L’azzurro visto a Londra è molto sbiadito: una sola medaglia per l’Italia ai mondiali di atletica, il bilancio è disastroso ma c’è chi riesce a sorridere

Una medaglia è sempre meglio di zero: difficile contestare il valore aritmetico di questa affermazione e da tale punto di vista i mondiali di atletica di Londra 2017 sono stati senza dubbio migliori per l’Italia rispetto a quelli di Pechino 2015. In Cina non arrivò neppure una medaglia – e l’atletica leggera azzurra è rimasta a secco pure ai Giochi di Rio – mentre dalla capitale britannica siamo tornati a casa con il bronzo di Antonella Palmisano, conquistato in extremis nella 20 chilometri di marcia nell’ultimo giorno di gare.

È anche vero che quella medaglia avrebbe potuto essere di un metallo più pregiato, ma ora come ora pure il bronzo ha il sapore di una grande conquista vista la penuria di medaglie a cui ci siamo abituati nelle recenti manifestazioni internazionali. L’ultimo oro risale addirittura al 2003, quando Giuseppe Gibilisco vinse la gara di salto con l’asta, dopodiché solo argenti e bronzi.
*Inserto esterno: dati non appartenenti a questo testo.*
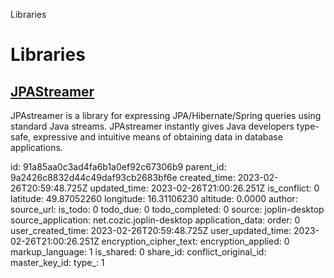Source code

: Libraries

# Libraries

## [**JPAStreamer**](https://jpastreamer.org/)
JPAstreamer is a library for expressing JPA/Hibernate/Spring queries using standard Java streams. JPAstreamer instantly gives Java developers type-safe, expressive and intuitive means of obtaining data in database applications.

id: 91a85aa0c3ad4fa6b1a0ef92c67306b9
parent_id: 9a2426c8832d44c49daf93cb2683bf6e
created_time: 2023-02-26T20:59:48.725Z
updated_time: 2023-02-26T21:00:26.251Z
is_conflict: 0
latitude: 49.87052260
longitude: 16.31106230
altitude: 0.0000
author: 
source_url: 
is_todo: 0
todo_due: 0
todo_completed: 0
source: joplin-desktop
source_application: net.cozic.joplin-desktop
application_data: 
order: 0
user_created_time: 2023-02-26T20:59:48.725Z
user_updated_time: 2023-02-26T21:00:26.251Z
encryption_cipher_text: 
encryption_applied: 0
markup_language: 1
is_shared: 0
share_id: 
conflict_original_id: 
master_key_id: 
type_: 1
Ma a preoccupare di più è lo stallo del nostro movimento: da diversi anni ci siamo adagiati e non riusciamo più a risalire posizioni nei vari medaglieri.

Fonte immagine: http://www.lastampa.it/2017/08/13/sport/atletica/finisce-il-digiuno-dellitalia-ai-mondiali-di-atletica-palmisano-bronzo-nella-km-di-marcia-oUDZ63hLrsqdPRBwZ0OcBN/pagina.html

Il bilancio di quest’anno parla di una medaglia e appena due atleti in finale, quindi rapportato alle possibilità il bottino conclusivo può essere considerato addirittura positivo, per certi versi. Il discorso cambia se si pensa a cosa era l’Italia in passato: anche senza scomodare l’edizione d’oro dei mondiali del ’95 a Goteborg – Italia terza nel medagliere con 2 ori e 6 medaglie complessive – sino alla fine degli anni Novanta gli atleti azzurri in grado di lottare per le medaglie erano in numero decisamente superiore rispetto a quanto vediamo oggi.

Solo Antonella Palmisano ha tenuto fede al pronostico: gli altri candidati ad una medaglia hanno toppato, per Gianmarco Tamberi si parlava addirittura di caccia all’oro e ha fallito la qualificazione alla finale, e pure Alessia Trost è rimasta fuori dal lotto dalle migliori, in evidente crisi tecnica. Sono ormai quasi 15 anni che stazioniamo ben oltre la 20esima posizione nel medagliere finale e Londra 2017 non ha fatto eccezione: 38esimi su 43 nazioni complessive. Urge una presa di coscienza da parte della federazione e la riorganizzazione di un movimento che, a parte alcune giovani promesse, sembra incapace di risollevarsi e non può certo accontentarsi di evitare lo zero alla voce medaglie.